Post import hooks address a subtle ordering problem. If a monkey patch is applied after the target module has already been imported, any code that has already executed a binding like from target import function will still be using the original, unpatched reference. Registering a post import hook from the earliest point in the application ensures that the patch is in place before other modules have had a chance to cache references.

Discovering patches via entry points

Patching code can be packaged and distributed as a plugin, with the target module names declared as entry points in the package metadata. wrapt.discover_post_import_hooks() loads every entry point in a named group and registers it as a post import hook, using the entry point name as the target module name.

wrapt.discover_post_import_hooks("my_app.patches")

A plugin package then declares entries in that group in its package configuration, for example in pyproject.toml:

[project.entry-points."my_app.patches"]
requests = "my_patches.requests_patches:apply"

Each entry point target is a callable which accepts the imported module and is free to call any of the monkey patching helpers on it. This approach keeps the decision of which patches to apply in the hands of the application, while the patches themselves live in separately installable packages.

Temporary Patches for Tests

Some monkey patches only need to be in force for the duration of a particular call, typically a test. @wrapt.transient_function_wrapper() creates a decorator that, when applied to a function, installs the patch before each call to that function and removes it afterwards.

import wrapt

@wrapt.transient_function_wrapper("logging", "Logger.info")
def capture_info(wrapped, instance, args, kwargs):
    calls.append((args, kwargs))
    return wrapped(*args, **kwargs)

calls = []

@capture_info
def run():
    logging.getLogger().info("hello")

run()

The patch is installed on entry to run and removed on exit, even if the decorated call raises. This makes transient_function_wrapper well suited to replacing unittest.mock.patch in cases where you want the richer wrapt wrapper signature and the correct handling of bound methods. A fuller testing example that builds on this pattern is covered in Assorted Examples.

Pitfalls and Guidelines

The monkey patching helpers hide most of the subtleties, but a few recurring issues are worth keeping in mind.
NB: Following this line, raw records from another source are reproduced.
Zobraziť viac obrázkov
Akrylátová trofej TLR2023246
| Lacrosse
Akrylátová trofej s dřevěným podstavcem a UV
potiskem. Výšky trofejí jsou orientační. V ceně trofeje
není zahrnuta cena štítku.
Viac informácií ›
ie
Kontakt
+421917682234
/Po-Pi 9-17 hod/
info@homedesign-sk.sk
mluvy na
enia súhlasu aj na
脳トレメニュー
Reach methods through the class, not getattr

Accessing a method on a class via getattr() invokes the descriptor protocol and returns a function bound to None, which is not the same object stored in the class namespace. Code that tries to save the original method by reading it this way, patch the class, and then restore it later, will fail to restore the correct object. Use wrapt.resolve_path() (or the higher level helpers that call it) to obtain the raw attribute in a way that walks the MRO and reads from __dict__ directly.
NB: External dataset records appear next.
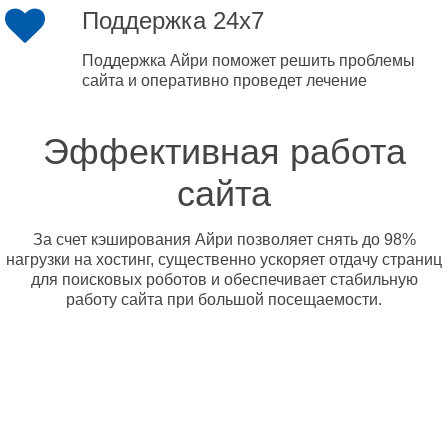
Поддержка 24x7
Поддержка Айри поможет решить проблемы
сайта и оперативно проведет лечение
Эффективная работа
сайта
За счет кэширования Айри позволяет снять до 98%
нагрузки на хостинг, существенно ускоряет отдачу страниц
для поисковых роботов и обеспечивает стабильную
работу сайта при большой посещаемости.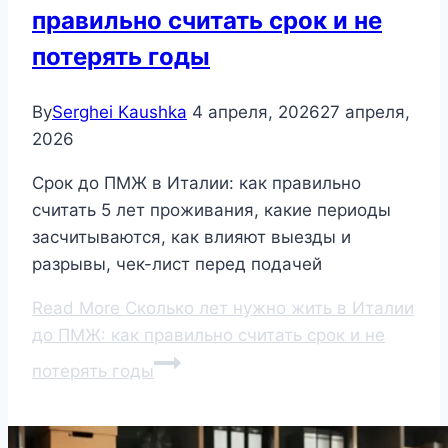
правильно считать срок и не
потерять годы
By
Serghei Kaushka
4 апреля, 2026
27 апреля,
2026
Срок до ПМЖ в Италии: как правильно
считать 5 лет проживания, какие периоды
засчитываются, как влияют выезды и
разрывы, чек-лист перед подачей
Read More
Сколько лет нужно жить в Италии
до ПМЖ: как правильно считать срок и не
потерять годы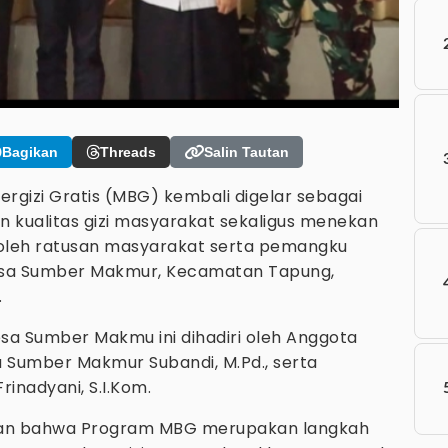
Bagikan
Threads
Salin Tautan
rgizi Gratis (MBG) kembali digelar sebagai
kualitas gizi masyarakat sekaligus menekan
i oleh ratusan masyarakat serta pemangku
Desa Sumber Makmur, Kecamatan Tapung,
.
esa Sumber Makmu ini dihadiri oleh Anggota
sa Sumber Makmur Subandi, M.Pd., serta
rinadyani, S.I.Kom.
kan bahwa Program MBG merupakan langkah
Watch out for cached references

Once a module has executed from other_module import name, the importing module has its own binding for name. Patching other_module.name after that point does not affect callers that reached the function through the alias. The safest approaches are to apply the patch before any consumer of the target has been imported (which is exactly what post import hooks are for), or to apply the patch at the module where the alias lives as well as at the original owner.
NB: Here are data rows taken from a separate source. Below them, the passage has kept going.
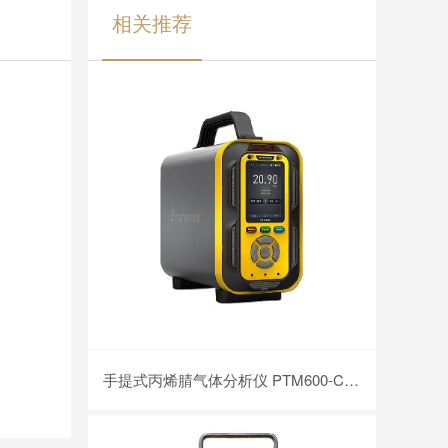
相关推荐
手提式丙烯腈气体分析仪 PTM600-C3H3N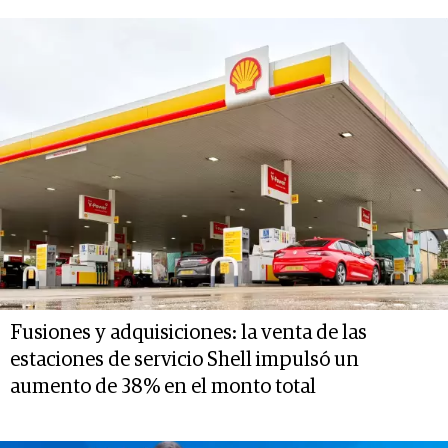
Fusiones y adquisiciones: la venta de las
estaciones de servicio Shell impulsó un
aumento de 38% en el monto total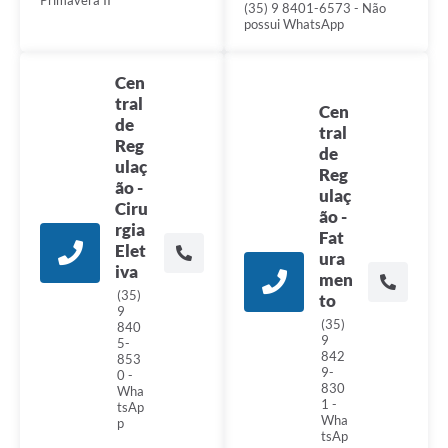
Primavera II
(35) 9 8401-6573 - Não
possui WhatsApp
Cen
tral
Cen
de
tral
Reg
de
ulaç
Reg
ão -
ulaç
Ciru
ão -
rgia
Fat
Elet
ura
iva
men
(35)
to
9
(35)
840
9
5-
842
853
9-
0 -
830
Wha
1 -
tsAp
Wha
p
tsAp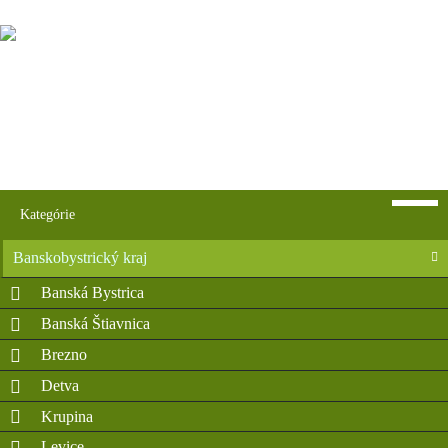
Kategórie
Banskobystrický kraj
Banská Bystrica
Banská Štiavnica
Brezno
Detva
Krupina
Levice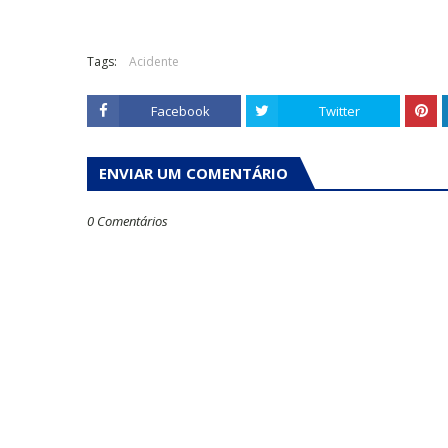
Tags:
Acidente
Facebook
Twitter
ENVIAR UM COMENTÁRIO
0 Comentários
Respect the instance argument rules

When a monkey patch targets a method, the wrapper function receives instance as the bound receiver (the instance for instance methods, or the class for class methods) and instance is None for normal functions and static methods. The wrapped callable passed in has already been bound, so always call it as wrapped(*args, **kwargs), without inserting instance yourself. These rules match the decorator wrapper rules described in Function Decorators.

Do not use wrap_object_attribute over a property

wrap_object_attribute installs a descriptor that reads from instance.__dict__. If the class already defines a data descriptor such as a property for the same attribute, the existing descriptor will take precedence and the wrap will have no effect. Apply it only to plain instance attributes.